> _Action demandée A_
Comptez les lignes des enregistrements où figure le mot « شوند », en tenant compte des majuscules et minuscules. Donnez seulement le nombre.

> _Extrait source_
"""

HANOI - Le Vietnam s'apprête à célébrer pendant deux mois le cinquantenaire de la bataille de Dien Bien Phu, victoire historique des forces vietnamiennes sur l'armée coloniale française et tournant de l'indépendance du pays.

Les combats avaient démarré le 13 mars 1954, opposant au total près de 15.000 militaires Français (dont beaucoup originaires de l'empire colonial) et 50.000 résistants vietminh dirigés par le général Vo Nguyen Giap. Ils s'étaient achevés le 7 mai par la reddition du colonel Christian de la Croix de Castries, chef de la garnison de Dien Bien Phu. La bataille avait fait 3.000 morts ou disparus côté français, entre 8.000 et 10.000 côté vietnamien. Deux mois plus tard, le 21 juillet 1954, les accords de Genève scellaient la défaite française et la partition du pays, prélude à l'engagement américain dans la guerre du Vietnam.

"""

(Données)
"""

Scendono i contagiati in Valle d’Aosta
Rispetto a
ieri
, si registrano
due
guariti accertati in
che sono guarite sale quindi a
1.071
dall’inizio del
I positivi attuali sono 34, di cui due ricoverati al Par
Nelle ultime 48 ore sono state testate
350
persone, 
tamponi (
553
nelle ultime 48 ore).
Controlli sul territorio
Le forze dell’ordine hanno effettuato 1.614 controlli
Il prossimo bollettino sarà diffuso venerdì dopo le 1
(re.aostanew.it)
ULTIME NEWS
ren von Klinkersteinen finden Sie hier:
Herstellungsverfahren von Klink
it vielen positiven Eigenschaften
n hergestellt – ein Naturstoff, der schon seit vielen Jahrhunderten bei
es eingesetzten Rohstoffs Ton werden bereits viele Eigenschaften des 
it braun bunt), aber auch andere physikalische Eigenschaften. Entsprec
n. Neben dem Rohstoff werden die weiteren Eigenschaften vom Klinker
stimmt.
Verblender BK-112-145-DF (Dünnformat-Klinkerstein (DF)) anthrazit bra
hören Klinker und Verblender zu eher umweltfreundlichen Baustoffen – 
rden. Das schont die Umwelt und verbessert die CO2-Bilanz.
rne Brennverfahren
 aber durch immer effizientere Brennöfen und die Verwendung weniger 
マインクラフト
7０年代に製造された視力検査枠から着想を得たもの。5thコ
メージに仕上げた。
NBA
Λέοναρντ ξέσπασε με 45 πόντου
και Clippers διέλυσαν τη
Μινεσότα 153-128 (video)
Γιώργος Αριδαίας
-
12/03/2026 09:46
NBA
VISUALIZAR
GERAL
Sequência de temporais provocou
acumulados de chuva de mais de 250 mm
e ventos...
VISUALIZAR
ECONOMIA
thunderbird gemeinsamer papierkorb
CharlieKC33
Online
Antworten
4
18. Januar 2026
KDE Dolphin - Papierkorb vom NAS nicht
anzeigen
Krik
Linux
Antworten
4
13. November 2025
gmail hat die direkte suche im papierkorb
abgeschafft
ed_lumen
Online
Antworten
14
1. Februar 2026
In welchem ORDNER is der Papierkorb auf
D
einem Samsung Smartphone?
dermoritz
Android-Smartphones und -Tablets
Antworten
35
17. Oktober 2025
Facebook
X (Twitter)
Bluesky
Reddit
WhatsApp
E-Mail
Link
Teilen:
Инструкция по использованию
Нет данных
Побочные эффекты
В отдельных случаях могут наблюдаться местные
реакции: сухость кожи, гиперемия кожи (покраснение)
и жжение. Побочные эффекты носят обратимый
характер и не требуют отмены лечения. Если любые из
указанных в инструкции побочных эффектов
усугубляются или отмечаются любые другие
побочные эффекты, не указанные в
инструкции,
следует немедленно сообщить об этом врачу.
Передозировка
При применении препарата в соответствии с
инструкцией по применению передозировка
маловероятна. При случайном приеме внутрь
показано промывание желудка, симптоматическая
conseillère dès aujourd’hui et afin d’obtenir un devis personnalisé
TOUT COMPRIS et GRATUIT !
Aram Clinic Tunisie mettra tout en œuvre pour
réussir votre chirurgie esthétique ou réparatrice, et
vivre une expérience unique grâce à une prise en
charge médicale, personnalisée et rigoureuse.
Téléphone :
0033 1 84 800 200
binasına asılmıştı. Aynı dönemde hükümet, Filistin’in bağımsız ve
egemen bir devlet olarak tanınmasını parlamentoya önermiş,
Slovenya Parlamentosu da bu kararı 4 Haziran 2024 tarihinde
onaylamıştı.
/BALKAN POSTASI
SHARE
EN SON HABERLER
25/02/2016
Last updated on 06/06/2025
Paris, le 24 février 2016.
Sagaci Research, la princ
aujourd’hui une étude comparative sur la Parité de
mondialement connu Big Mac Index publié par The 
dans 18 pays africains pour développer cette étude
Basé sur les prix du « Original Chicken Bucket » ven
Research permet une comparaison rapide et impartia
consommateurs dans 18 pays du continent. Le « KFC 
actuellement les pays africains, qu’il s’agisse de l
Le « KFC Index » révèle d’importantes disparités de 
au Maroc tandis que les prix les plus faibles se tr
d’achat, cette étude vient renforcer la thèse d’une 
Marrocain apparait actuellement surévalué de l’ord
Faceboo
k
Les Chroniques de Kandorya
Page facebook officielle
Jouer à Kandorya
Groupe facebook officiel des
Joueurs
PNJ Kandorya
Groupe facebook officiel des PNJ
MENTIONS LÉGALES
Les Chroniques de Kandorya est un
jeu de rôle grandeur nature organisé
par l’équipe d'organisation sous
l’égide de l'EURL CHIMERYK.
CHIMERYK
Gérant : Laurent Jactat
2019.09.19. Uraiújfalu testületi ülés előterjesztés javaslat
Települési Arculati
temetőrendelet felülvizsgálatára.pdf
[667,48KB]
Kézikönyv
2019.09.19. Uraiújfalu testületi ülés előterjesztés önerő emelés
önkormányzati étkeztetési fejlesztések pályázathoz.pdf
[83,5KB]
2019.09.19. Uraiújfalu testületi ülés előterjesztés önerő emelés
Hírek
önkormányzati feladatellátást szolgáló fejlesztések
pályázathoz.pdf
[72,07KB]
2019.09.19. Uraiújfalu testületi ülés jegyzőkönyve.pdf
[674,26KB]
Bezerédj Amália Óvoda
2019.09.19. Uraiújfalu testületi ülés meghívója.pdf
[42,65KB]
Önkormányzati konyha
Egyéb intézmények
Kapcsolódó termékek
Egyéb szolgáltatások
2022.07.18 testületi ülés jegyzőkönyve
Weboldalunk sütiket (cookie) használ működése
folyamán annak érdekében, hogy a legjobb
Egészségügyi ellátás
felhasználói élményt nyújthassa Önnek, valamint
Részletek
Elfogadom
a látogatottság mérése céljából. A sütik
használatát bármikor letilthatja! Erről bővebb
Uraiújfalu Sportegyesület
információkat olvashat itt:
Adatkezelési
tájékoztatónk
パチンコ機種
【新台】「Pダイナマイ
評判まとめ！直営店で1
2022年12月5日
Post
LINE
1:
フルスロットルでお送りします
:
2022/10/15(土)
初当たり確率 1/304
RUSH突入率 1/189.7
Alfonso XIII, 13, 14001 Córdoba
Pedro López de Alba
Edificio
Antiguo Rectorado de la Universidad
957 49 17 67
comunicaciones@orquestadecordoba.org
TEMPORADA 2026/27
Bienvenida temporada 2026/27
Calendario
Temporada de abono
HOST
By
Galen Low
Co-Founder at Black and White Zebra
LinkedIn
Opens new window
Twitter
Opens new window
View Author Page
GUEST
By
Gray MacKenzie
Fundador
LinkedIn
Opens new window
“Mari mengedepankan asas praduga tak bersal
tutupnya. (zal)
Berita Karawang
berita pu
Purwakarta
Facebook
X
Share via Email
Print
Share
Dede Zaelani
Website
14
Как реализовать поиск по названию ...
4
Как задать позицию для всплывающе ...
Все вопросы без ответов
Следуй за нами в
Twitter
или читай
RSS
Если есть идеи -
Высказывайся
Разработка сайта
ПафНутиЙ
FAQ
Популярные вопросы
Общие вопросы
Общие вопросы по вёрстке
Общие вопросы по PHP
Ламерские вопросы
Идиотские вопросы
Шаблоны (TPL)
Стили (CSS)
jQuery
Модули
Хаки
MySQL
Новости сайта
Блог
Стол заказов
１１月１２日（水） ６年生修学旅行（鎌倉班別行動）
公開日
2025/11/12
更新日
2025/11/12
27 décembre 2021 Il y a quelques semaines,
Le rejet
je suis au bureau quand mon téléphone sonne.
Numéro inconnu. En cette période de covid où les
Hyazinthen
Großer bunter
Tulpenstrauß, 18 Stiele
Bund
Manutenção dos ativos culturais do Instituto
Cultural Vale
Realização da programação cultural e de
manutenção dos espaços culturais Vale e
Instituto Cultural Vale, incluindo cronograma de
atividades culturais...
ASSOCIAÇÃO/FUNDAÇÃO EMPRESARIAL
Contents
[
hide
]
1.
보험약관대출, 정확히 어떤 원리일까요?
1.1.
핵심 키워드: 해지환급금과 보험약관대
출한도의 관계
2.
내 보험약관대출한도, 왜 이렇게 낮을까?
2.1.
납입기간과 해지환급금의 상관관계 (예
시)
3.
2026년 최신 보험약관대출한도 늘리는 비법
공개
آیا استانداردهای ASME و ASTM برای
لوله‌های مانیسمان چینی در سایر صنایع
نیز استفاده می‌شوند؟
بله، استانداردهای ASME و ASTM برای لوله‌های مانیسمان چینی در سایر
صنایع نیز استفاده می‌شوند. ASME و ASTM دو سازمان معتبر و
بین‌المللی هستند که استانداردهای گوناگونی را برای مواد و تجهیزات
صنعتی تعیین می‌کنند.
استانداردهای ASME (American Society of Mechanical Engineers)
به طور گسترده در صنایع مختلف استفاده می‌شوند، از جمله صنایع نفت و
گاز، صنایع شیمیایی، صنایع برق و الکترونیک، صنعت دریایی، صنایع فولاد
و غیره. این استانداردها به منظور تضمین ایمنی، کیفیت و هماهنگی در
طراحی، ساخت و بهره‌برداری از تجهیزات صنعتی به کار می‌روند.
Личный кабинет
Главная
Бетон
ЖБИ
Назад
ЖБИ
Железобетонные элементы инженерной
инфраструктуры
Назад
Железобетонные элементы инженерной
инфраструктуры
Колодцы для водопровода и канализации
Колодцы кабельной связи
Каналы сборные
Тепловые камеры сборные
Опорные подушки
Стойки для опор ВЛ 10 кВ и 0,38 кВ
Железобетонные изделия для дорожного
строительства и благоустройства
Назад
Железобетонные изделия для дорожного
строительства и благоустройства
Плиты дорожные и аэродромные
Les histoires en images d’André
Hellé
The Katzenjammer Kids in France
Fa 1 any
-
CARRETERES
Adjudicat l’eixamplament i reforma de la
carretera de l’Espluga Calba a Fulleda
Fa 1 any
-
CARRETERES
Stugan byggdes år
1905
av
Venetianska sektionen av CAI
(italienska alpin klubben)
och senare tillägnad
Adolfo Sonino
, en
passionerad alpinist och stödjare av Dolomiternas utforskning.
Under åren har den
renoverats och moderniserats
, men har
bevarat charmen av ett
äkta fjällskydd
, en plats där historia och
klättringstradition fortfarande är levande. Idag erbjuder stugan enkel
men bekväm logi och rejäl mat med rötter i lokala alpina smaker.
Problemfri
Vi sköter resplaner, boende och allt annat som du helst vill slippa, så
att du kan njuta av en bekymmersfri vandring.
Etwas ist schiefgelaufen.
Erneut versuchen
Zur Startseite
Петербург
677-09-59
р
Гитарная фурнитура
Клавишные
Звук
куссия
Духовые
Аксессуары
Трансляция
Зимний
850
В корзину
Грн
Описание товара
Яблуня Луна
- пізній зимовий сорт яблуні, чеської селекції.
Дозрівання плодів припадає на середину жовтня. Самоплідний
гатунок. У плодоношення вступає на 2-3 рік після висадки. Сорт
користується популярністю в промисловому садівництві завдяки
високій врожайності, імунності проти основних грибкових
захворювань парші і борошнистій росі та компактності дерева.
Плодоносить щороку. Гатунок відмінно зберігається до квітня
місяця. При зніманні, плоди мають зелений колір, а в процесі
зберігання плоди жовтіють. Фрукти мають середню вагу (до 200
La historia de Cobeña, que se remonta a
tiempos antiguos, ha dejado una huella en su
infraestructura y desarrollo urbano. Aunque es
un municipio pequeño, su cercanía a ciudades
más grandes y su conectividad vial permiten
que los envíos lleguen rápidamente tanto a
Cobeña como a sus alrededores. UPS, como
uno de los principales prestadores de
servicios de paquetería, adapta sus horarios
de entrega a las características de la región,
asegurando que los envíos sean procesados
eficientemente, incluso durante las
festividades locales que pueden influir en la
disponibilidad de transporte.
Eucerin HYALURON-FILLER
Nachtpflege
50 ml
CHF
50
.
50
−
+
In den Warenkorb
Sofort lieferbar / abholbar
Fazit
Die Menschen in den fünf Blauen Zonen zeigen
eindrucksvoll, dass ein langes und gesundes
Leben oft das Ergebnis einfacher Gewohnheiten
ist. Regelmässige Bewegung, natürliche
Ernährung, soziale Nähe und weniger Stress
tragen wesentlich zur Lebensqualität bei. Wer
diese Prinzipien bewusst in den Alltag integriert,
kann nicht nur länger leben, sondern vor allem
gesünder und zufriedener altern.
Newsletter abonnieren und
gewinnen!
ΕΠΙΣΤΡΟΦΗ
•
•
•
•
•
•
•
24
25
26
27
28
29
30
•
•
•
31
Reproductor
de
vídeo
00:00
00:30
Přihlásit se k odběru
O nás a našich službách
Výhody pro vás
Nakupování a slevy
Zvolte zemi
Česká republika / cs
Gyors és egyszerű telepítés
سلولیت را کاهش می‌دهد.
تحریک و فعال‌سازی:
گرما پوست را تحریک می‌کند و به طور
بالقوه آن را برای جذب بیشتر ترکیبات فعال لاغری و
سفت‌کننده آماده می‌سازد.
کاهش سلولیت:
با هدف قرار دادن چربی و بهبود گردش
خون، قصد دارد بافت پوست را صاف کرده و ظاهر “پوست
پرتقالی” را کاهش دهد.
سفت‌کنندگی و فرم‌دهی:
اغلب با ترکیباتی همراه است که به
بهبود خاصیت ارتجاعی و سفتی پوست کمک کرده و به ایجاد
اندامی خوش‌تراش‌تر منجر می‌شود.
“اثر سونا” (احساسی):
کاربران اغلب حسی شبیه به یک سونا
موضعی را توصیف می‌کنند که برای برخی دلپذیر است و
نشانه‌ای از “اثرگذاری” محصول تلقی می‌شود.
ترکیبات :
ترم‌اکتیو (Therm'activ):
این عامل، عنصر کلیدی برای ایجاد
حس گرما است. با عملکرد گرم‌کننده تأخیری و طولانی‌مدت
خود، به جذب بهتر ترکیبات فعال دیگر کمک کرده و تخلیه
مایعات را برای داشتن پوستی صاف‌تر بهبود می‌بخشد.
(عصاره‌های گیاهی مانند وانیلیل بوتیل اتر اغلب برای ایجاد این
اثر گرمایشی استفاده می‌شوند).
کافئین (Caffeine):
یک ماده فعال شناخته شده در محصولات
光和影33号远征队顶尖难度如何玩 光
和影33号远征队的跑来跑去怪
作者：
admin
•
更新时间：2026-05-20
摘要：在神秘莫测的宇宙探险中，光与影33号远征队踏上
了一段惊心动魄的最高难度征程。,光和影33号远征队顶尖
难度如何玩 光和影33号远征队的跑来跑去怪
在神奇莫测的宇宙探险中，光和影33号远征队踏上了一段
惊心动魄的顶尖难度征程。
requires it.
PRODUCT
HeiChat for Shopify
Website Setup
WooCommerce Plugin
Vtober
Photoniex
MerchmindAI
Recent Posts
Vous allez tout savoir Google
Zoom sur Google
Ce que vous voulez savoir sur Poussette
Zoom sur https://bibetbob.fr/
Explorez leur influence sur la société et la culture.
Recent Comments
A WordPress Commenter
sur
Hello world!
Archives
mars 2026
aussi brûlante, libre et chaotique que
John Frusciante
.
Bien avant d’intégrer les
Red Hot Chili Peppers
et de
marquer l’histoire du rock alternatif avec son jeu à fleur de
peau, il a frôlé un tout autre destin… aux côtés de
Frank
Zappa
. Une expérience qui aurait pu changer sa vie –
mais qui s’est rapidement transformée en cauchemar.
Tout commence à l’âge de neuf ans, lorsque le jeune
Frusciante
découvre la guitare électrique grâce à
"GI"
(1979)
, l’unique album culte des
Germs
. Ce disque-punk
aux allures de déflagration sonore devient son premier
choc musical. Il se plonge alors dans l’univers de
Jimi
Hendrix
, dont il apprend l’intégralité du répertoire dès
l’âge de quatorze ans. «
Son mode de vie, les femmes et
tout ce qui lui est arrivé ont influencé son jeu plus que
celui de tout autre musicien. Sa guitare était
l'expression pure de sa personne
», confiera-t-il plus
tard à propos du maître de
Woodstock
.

"""

> _Action demandée B_
Répondez à ces questions sur l'extrait consacré à Dien Bien Phu :
(i) À quelle date les combats ont-ils commencé ?
(ii) Pendant combien de temps le Vietnam va-t-il célébrer le cinquantenaire de la bataille ?
(iii) Qui dirigeait les résistants vietminh ?

> _Réponse A_
4

> _Réponse B_
(i) Le 13 mars 1954.
(ii) Pendant deux mois.
(iii) Le général Vo Nguyen Giap.